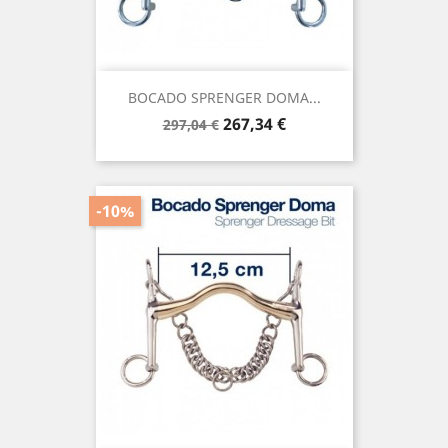
BOCADO SPRENGER DOMA...
Precio
Precio
267,34 €
297,04 €
base
-10%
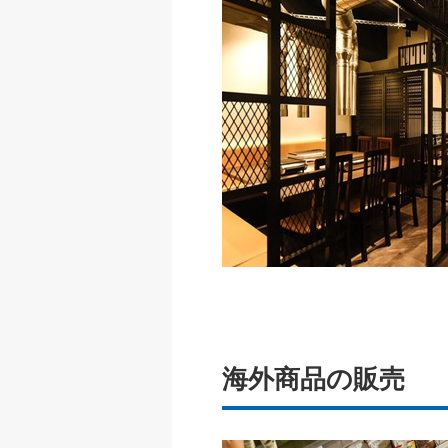
海外商品の販売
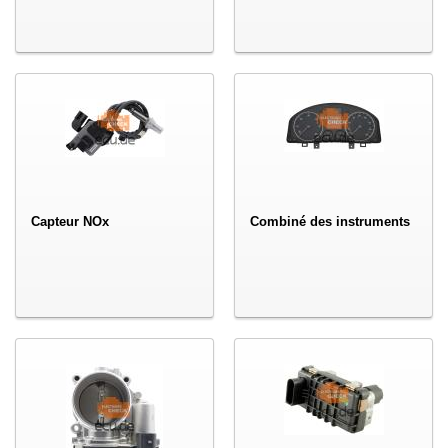
Capteur NOx
Combiné des instruments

Instruction ->
Could you write out the records again exactly, without any of their pictures?

Response area ->
BOCADO SPRENGER DOMA...
Precio
Precio
267,34 €
297,04 €
base
-10%
海外商品の販売
Capteur NOx
Combiné des instruments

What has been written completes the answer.